Estoy por cumplir 55 años. Recuerdo que cuando era niño, era raro ver personas con síndrome de Down caminando por las calles o en las plazas. No iban a la escuela. Sus familias los ocultaban, por vergüenza o miedo a la reacción de la gente. En ese tiempo solíamos usar la palabra “mongolito” o “mongólico” para insultar a algún compañero de curso, o incluso nos calificaba así nuestra mamá, si hacíamos alguna tontería. Paulatinamente, sin embargo, “mongólico” pasó a ser una mala palabra. Se transformó, en realidad, en una palabra prohibida.

No tengo memoria de si el fin del ostracismo de las personas con síndrome de Down fue anterior o posterior a la proscripción de aquella palabra; supongo que ambos procesos fueron coetáneos y graduales.

Me he hecho aficionado a ver vídeos de un argentino que hace críticas cómicas de películas de cine.
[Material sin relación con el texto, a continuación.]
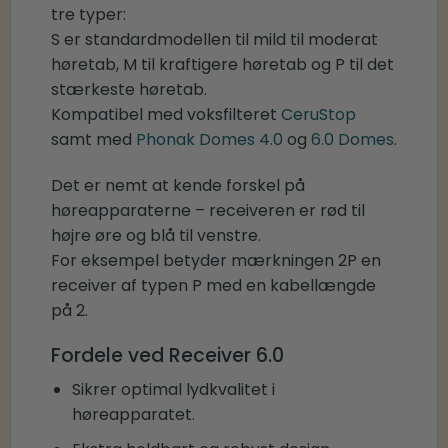
tre typer:
S er standardmodellen til mild til moderat
høretab, M til kraftigere høretab og P til det
stærkeste høretab.
Kompatibel med voksfilteret
CeruStop
samt med
Phonak Domes 4.0
og
6.0 Domes
.
Det er nemt at kende forskel på
høreapparaterne – receiveren er rød til
højre øre og blå til venstre.
For eksempel betyder mærkningen 2P en
receiver af typen P med en kabellængde
på 2.
Fordele ved Receiver 6.0
Sikrer optimal lydkvalitet i
høreapparatet.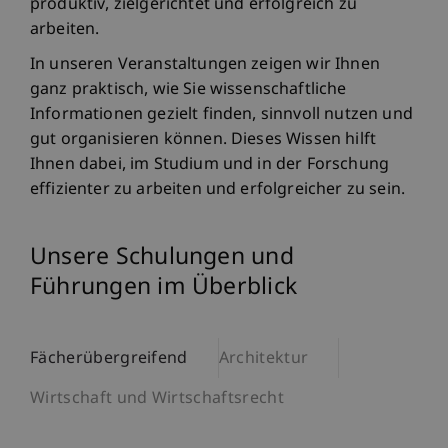
produktiv, zielgerichtet und erfolgreich zu
arbeiten.
In unseren Veranstaltungen zeigen wir Ihnen
ganz praktisch, wie Sie wissenschaftliche
Informationen gezielt finden, sinnvoll nutzen und
gut organisieren können. Dieses Wissen hilft
Ihnen dabei, im Studium und in der Forschung
effizienter zu arbeiten und erfolgreicher zu sein.
Unsere Schulungen und
Führungen im Überblick
Fächerübergreifend
Architektur
Wirtschaft und Wirtschaftsrecht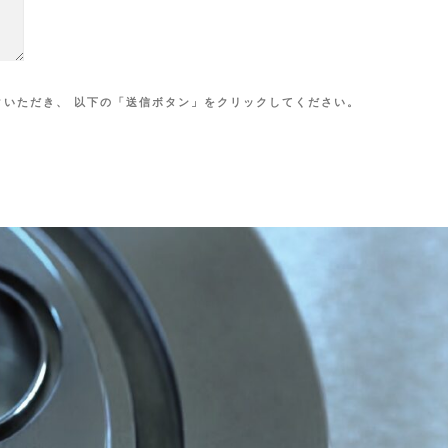
クいただき、 以下の「送信ボタン」をクリックしてください。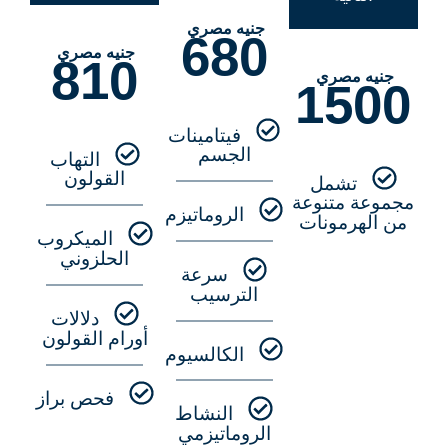
جنيه مصري
680
جنيه مصري
810
جنيه مصري
1500
فيتامينات
الجسم
التهاب
القولون
تشمل
مجموعة متنوعة
الروماتيزم
من الهرمونات
الميكروب
الحلزوني
سرعة
الترسيب
دلالات
أورام القولون
الكالسيوم
فحص براز
النشاط
الروماتيزمي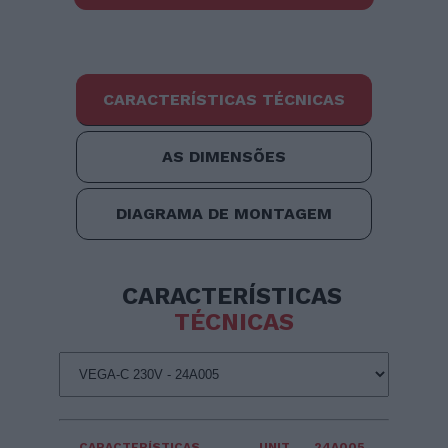
CARACTERÍSTICAS TÉCNICAS
AS DIMENSÕES
DIAGRAMA DE MONTAGEM
CARACTERÍSTICAS
TÉCNICAS
CARACTERÍSTICAS
UNIT
24A005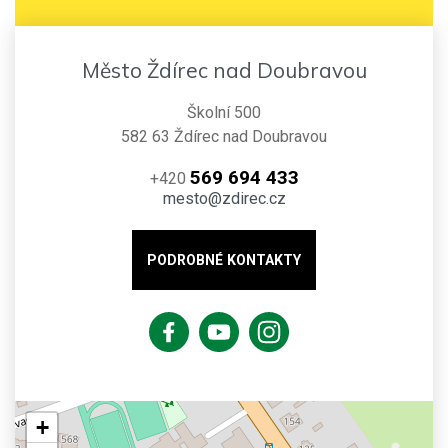
Město Ždírec nad Doubravou
Školní 500
582 63 Ždírec nad Doubravou
569 694 433
+420
mesto@zdirec.cz
PODROBNÉ KONTAKTY
+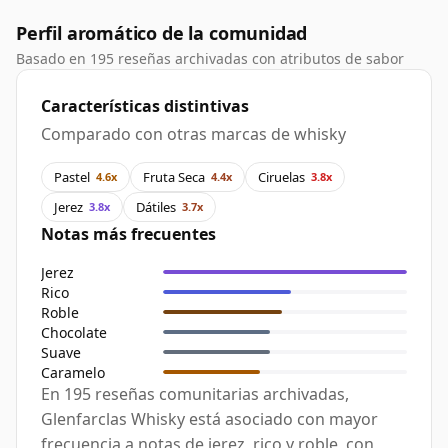
Perfil aromático de la comunidad
Basado en 195 reseñas archivadas con atributos de sabor
Características distintivas
Comparado con otras marcas de whisky
Pastel
Fruta Seca
Ciruelas
4.6x
4.4x
3.8x
Jerez
Dátiles
3.8x
3.7x
Notas más frecuentes
Jerez
Rico
Roble
Chocolate
Suave
Caramelo
En 195 reseñas comunitarias archivadas,
Glenfarclas Whisky está asociado con mayor
frecuencia a notas de jerez, rico y roble, con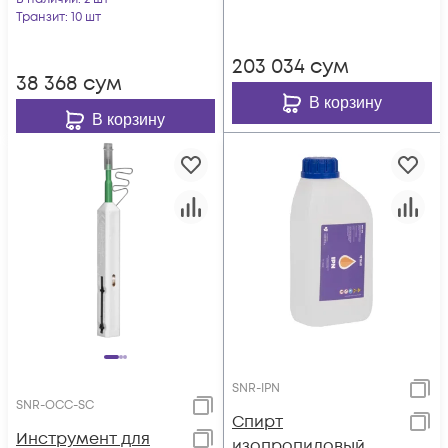
OCC-LC
Транзит
: 10 шт
203 034
сум
38 368
сум
В корзину
В корзину
SNR-IPN
SNR-OCC-SC
Спирт
Инструмент для
изопропиловый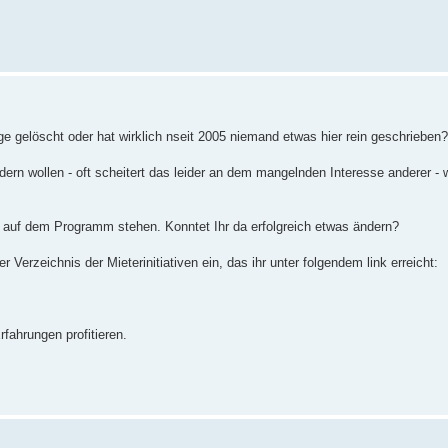
ge gelöscht oder hat wirklich nseit 2005 niemand etwas hier rein geschrieben?
ern wollen - oft scheitert das leider an dem mangelnden Interesse anderer - 
n auf dem Programm stehen. Konntet Ihr da erfolgreich etwas ändern?
Verzeichnis der Mieterinitiativen ein, das ihr unter folgendem link erreicht:
fahrungen profitieren.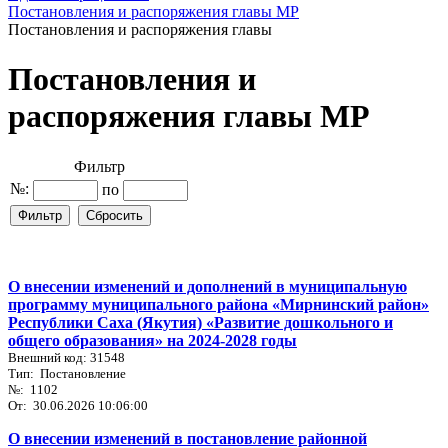
Постановления и распоряжения главы МР
Постановления и распоряжения главы
Постановления и
распоряжения главы МР
Фильтр
№:
по
О внесении изменений и дополнений в муниципальную
программу муниципального района «Мирнинский район»
Республики Саха (Якутия) «Развитие дошкольного и
общего образования» на 2024-2028 годы
Внешний код: 31548
Тип: Постановление
№: 1102
От: 30.06.2026 10:06:00
О внесении изменений в постановление районной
Creo que escribe bien sus libretos, y aunque a veces me resulta excesiva su aversión por la cultura woke y su efecto en el cine, comparto varias de sus ideas, sobre todo en cuanto a que el cine no debería transformarse en una simple herramienta de adoctrinamiento, siempre edulcorado y desprovisto de energía vital.

Sin embargo, hace unos días escuché a ese narrador usar la palabra “mongotrófico”, para referirse al personaje estúpido de una película.

Escuchar esta palabra me hizo pensar: ¿luchar contra los excesos de la cultura woke significa volver en todo atrás? ¿Volver a decir mongólico, huacho, marica a la primera de cambio, y que, como en los años 80, algún diario de circulación nacional vuelva a decir que llegaron al país los monitos de la selección de fútbol de Ecuador?

A propósito de la discusión acerca del centro, en boga en estos días de campaña, supongo que así como hay un centro social y un centro político, también existe un centro cultural. Es en ese espacio donde quedan guardados los cambios en el lenguaje que reflejan logros en igualdad o libertad a los que civilizadamente no nos es posible renunciar.

Probablemente, rechazo la hegemonía cultural a la que aspiran películas como Emilia Pérez, pero no estoy dispuesto a olvidar El juego de las lágrimas, ni a dejar de leer a Lemebel.

Hace unos días asistí a una gala de gimnasia en un colegio de San Pedro de la Paz. En unos de los grupos había una niña con Síndrome de Down. Me alegro de que, a pesar de todo, el país en el que vivimos sea más tolerante que hace cuarenta años, entre otras cosas por las palabras que hemos aprendido a olvidar.